The LibDems have made that a condition of a coalition. While I was an early critic of Orange Book Liberalism and still am, I have to admit that they have been fairly consistent in supporting trans people.
The problem is that I don’t want a Lib-Lab coalition, and any other combination other than Lab-SNP-Green (or Lab-SNP if that is enough) would quickly tear itself apart as socialists and liberals start fighting.
THE prime minister is to resign today, unless he is lying.
Resign as what, exactly?
What are the chances that he tries to do a Ramsay MacDonald?
Although there was a narrow majority in the Cabinet for drastic reductions in spending, the minority included senior ministers such as Arthur Henderson who made it clear they would resign rather than acquiesce in the cuts. With this unworkable split, on 24 August 1931, MacDonald submitted his resignation and then agreed, on the urging of King George V, to form a National Government with the Conservatives and Liberals. With Henderson taking the lead, MacDonald, Snowden, and Thomas were quickly expelled from the Labour Party.

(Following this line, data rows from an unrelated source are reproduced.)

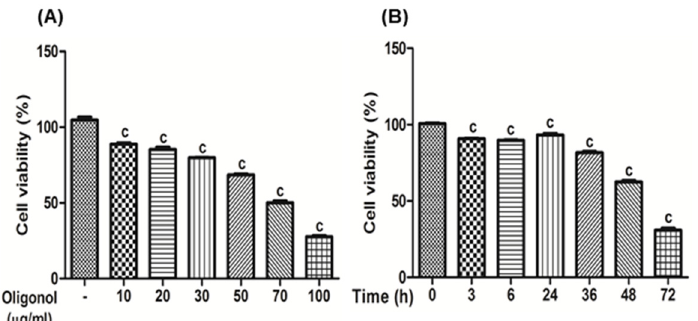
Figure 10. Oligonol suppresses hepatic stellate (HSC)-T6 cell proliferation. Cells (1 × 10 4 /well) in a 96-well plate were allowed to adhere overnight, and then the culture medium was replaced with fresh, 10% serum DMEM. ( A ) HSC-T6 cells were treated with a series of concentrations of oligonol for 48 h. ( B ) HSC-T6 cells were treated with 70 μ g/mL of oligonol for 0, 3, 6, 24, 36, 48, and 72 h, and untreated cells. Values are the mean ± SE ( n = 3). c p < 0.001 vs. the control group.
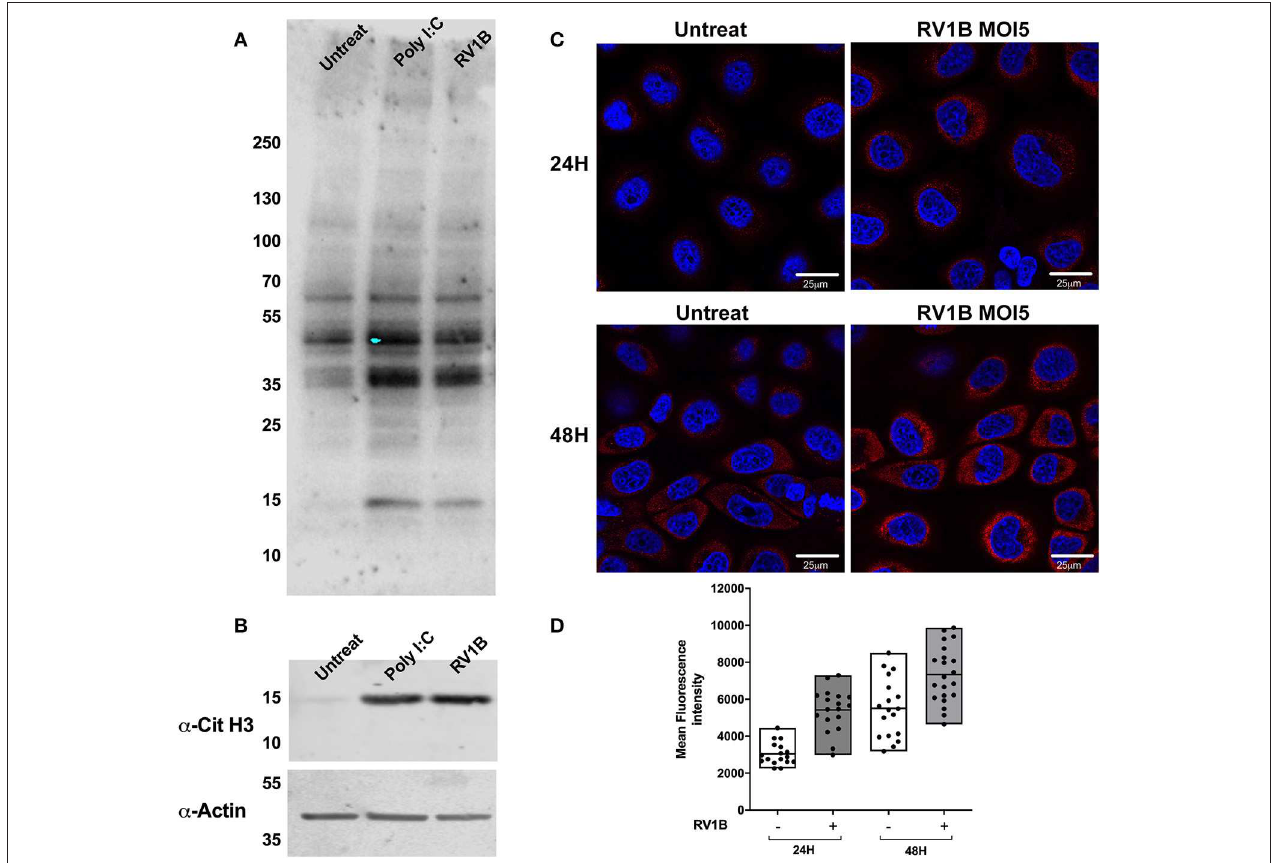
FIGURE 5 | Human rhinovirus and Poly I:C stimulation increase protein citrullination in 16HBE14 ◦ − cells. Human bronchial epithelial (16HBE14 ◦ − ) cells were infected with HRV1B MOI = 5 or treated with Poly IC and total citrullination was measured with a monoclonal antibody against peptidyl citrulline (F95). (A) After 24h, lysates were obtained and blotted with F95 antibody, α -citrullinated histone H3, and actin, which was used as loading control. (B) Confocal microscopy images were also taken at 24 or 48h after infection, showing F95 staining (RED) and DAPI as nuclear counterstaining (BLUE). (C) Quantification of at least four different fields of view from (C) is shown in (D) , with each dot representing a different cell and boxes displaying min to max and mean values of F95 staining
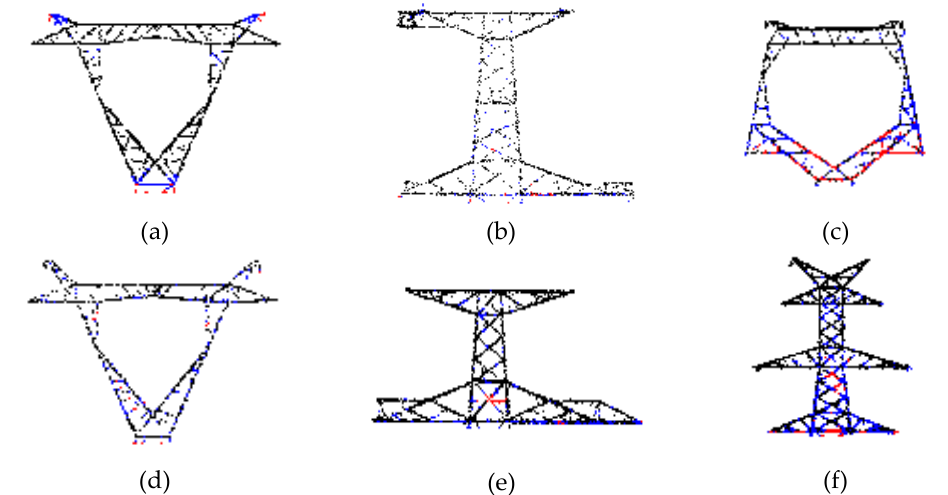
Figure 13. Visualization of tilt deformation using chromatic aberration for different types of tower body (a)-(f) represents six typical types of tower body.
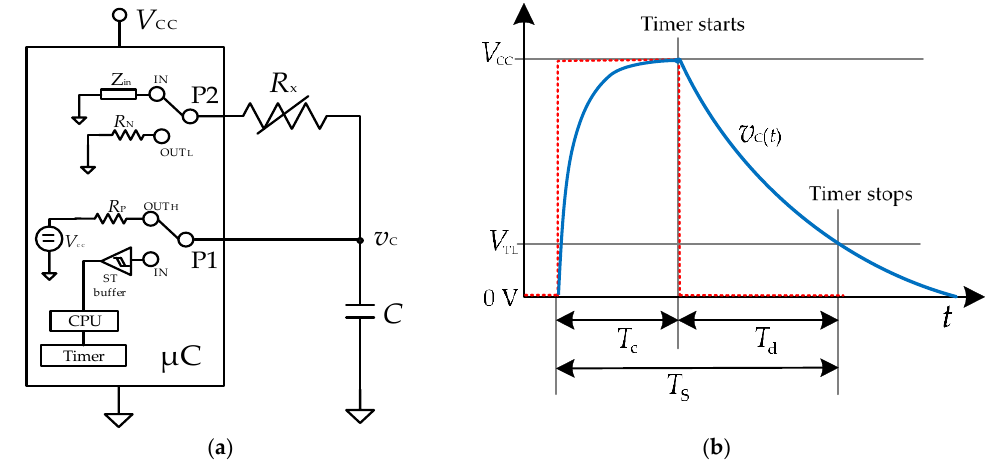
Figure 2. ( a ) DIC measuring a resistive sensor; ( b ) Voltage across C in ( a ) during the charge-discharge process.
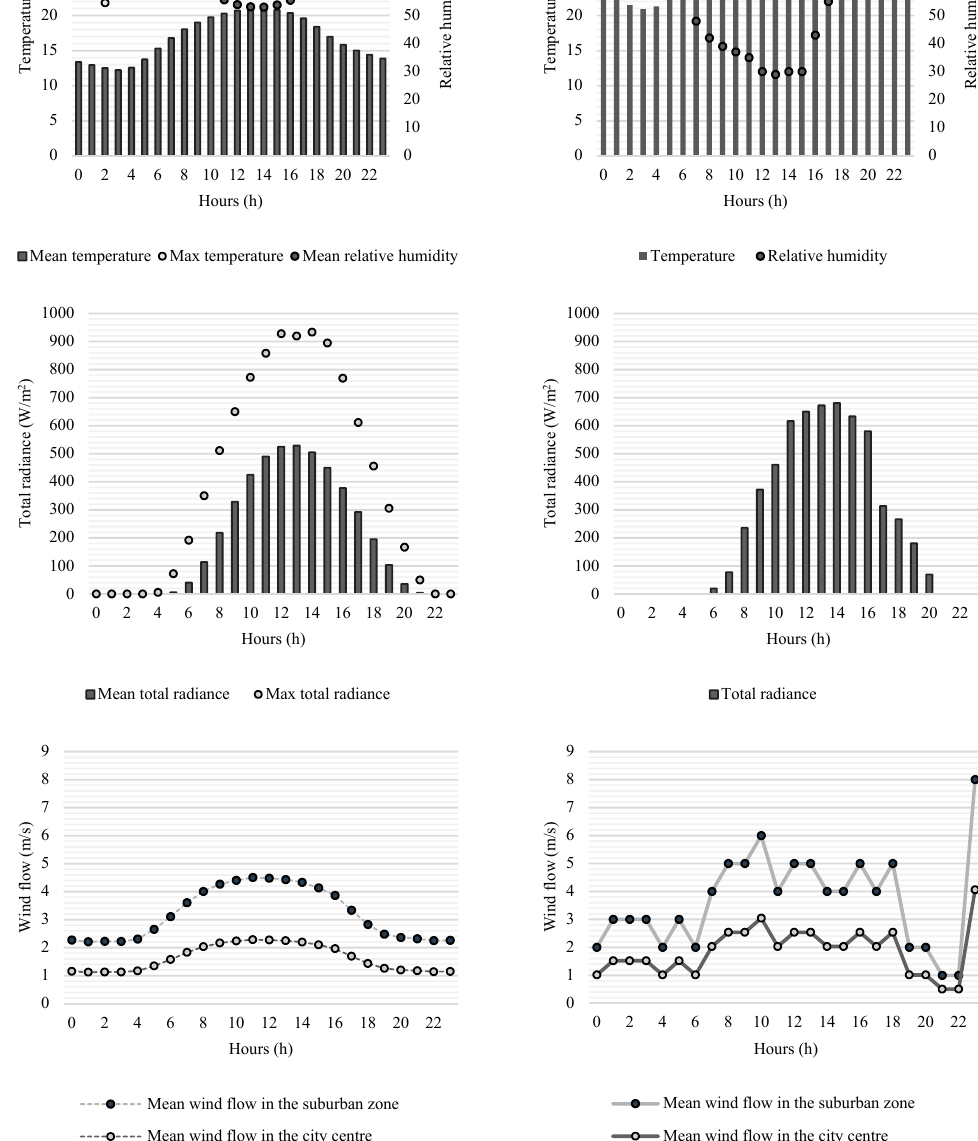
Figure 2. Basic meteorological parameters (warm period—left column; the hottest day of the year—right column).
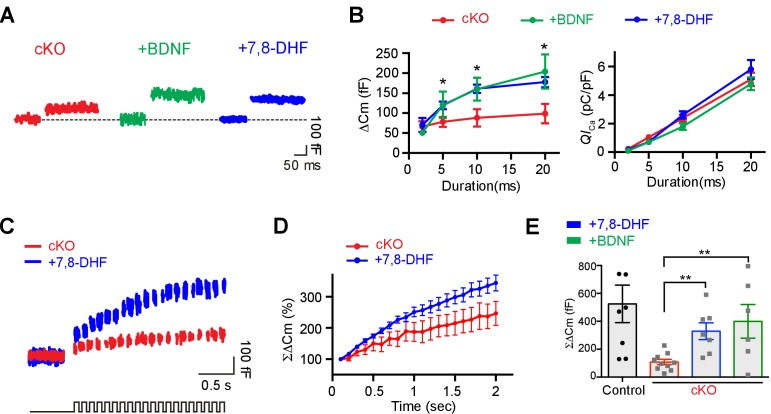
Application of extracellular BDNF or 7,8-DHF partially rescues the reduced exocytosis at calyx terminals in Bdnf cKO mice.(A) Representative traces of Cm (top) and ICa (middle) induced by 20 ms depolarization from –80 to 0 mV (bottom) at calyx terminals in Bdnf cKO mice (P9–13, red) in the presence of BDNF (100 ng/ml; green) or 7,8-DHF (20 μM; blue). (B) The duration of depolarizing pulses was plotted versus ΔCm (left) and QICa (right) for terminals from Bdnf cKO slices in the absence (red) and the presence of BDNF (green) or 7,8-DHF (blue). (C) Representative traces of Cm (top) induced by the train of 20 depolarizing pulses (10 ms, 10 Hz; bottom) from –80 to 0 mV in terminals from Bdnf cKO mice in the absence (red) or presence of 7,8-DHF (blue). (D) Summary of the normalized ΣΔCm relative to the stimulation time in the absence (red) or presence of 7,8-DHF (blue). (E) Summary of ΣΔCm of calyx terminals after the train of 20 depolarizing pulses (at 2 s) in the control slices (black) and in Bdnf cKO slices in the absence (red) and in the presence of BDNF (green) or 7,8-DHF (blue). Data are shown as the mean ± s.e.m. *p<0.05; **p<0.01 (unpaired t-test).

Suella Braverman genuinely thinks she can credibly stand for the leadership of the Tories.
[Lets that sink in.]
I know!
In 2020, I reported on the false account she gave of her life. She ingratiated herself with the readers of the ConservativeHome website by claiming that, when she started as a barrister in London: “I was the shy Tory in my chambers of ‘right-on’ human rights lawyers. Despite the social stigma, I was inspired by Conservative values of freedom from an interventionist state.”
But the chambers that she joined after leaving Cambridge University were anything but “right on”. She worked at 2-3 Gray’s Inn Square, which was filled with regular barristers fighting disputes about the licensing of pubs and betting shops, not human rights law. One of the supposed “right-on” lefties was a former Tory MP.
The political advantages of posing as a victim of a snotty liberal elite were obvious. But cynical careerism does not explain every move. Vanity can matter as much. Braverman had an ordinary career at the bar, which she tried to make sound grander than it was by claiming to have contributed to authoritative legal textbooks. On inspection they bore no trace of her name.
Her bravado suggests that at some level she may think that a shadowy liberal elite had stymied her rise in the law.
I think you mean a turd on a stick with a blue rosette.
ETA apparently the rules say a candidate must have the support of 8 other Tory MPs in order to stand.
It will be interesting to see if she can find 8 and, if so, who they are.
Also from the same Guardian article quoted above
…proven by the fact that her principled stand consisted of telling Johnson to go but not resigning herself - happy to cling on to her job in his cabinet - at the same time as declaring her candidacy for next leader.
I wonder how the party would react if the final 2 came down to Sunak and Javid? Would they properly embrace a brown leader, or tolerate them until they could get a white saviour?
No, I think Javid/Sunak have made a Blair/Brown pact myself - one of them will drop when the other shows they can reach the last two, and in return, they get the chancellorship. Either of them would fancy their chances against, say, Truss or Mordaunt. And if it gets to the membership, any of them would crush the currently popular Wallace because the membership don’t realise that he’s not an ultraBrexiter but hustings would see to that.